DroneCOCoNet: Learning-based edge computation offloading and control networking for drone video analytics

Abstract

Multi-Unmanned Aerial Vehicle (UAV) systems with high-resolution cameras have been found useful for operations such as smart city and disaster management. These systems feature Flying Ad-Hoc Networks (FANETs) that connect the computation edge with UAVs and a Ground Control Station (GCS) through air-to-ground wireless network links. Leveraging the edge/fog computation resources effectively with energy-latency-awareness, and handling intermittent failures of FANETs are the major challenges in supporting video processing applications. In this paper, we propose a novel “DroneCOCoNet” framework for drone video analytics that coordinates intelligent processing of large video datasets using edge computation offloading and performs network protocol selection based on resource-awareness. We present two edge computation offloading approaches, i.e., heuristic-based and reinforcement learning-based approaches. These approaches provide intelligent task sharing and co-ordination for dynamic offloading decision-making among UAVs.
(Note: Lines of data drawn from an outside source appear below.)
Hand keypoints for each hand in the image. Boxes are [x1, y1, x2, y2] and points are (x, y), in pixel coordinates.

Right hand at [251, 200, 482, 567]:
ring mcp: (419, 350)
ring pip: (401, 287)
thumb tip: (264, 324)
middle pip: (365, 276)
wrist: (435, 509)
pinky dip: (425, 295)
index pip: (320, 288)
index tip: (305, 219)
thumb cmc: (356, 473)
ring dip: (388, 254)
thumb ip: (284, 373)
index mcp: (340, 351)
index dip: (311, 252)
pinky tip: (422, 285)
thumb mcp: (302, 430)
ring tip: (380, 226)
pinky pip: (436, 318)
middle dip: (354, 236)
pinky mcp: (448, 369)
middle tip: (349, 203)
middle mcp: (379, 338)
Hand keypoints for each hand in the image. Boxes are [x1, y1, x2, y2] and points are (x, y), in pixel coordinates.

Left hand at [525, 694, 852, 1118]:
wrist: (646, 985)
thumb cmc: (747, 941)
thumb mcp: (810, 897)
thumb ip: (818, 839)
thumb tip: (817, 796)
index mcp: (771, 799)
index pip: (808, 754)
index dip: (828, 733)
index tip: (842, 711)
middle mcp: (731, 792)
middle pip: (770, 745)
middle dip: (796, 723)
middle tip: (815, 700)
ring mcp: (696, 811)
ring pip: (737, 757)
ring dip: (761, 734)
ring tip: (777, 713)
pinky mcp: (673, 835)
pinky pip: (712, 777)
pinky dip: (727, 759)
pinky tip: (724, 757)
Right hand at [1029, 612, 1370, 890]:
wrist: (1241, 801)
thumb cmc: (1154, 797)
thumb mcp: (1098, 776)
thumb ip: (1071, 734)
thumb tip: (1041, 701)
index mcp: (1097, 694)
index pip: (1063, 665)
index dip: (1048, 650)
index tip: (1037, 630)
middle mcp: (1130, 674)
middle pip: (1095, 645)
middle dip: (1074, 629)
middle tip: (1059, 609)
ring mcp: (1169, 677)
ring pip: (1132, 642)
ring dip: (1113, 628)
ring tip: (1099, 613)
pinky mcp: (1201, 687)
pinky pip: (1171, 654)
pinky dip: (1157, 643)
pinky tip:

Our scheme handles the problem of computation offloading tasks in two separate ways: (i) heuristic decision-making process, and (ii) Markov decision process; wherein we aim to minimize the total computation costs as well as latency in the edge/fog resources while minimizing video processing times to meet application requirements. Our experimental results show that our heuristic-based offloading decision-making scheme enables lower scheduling time and energy consumption for low drone-to-ground server ratios. In comparison, our dynamic reinforcement learning-based decision-making approach increases the accuracy and saves overall time periodically. Notably, these results also hold in various other multi-UAV scenarios involving largely different numbers of detected objects in e.g., smart farming, transportation traffic flow monitoring and disaster response.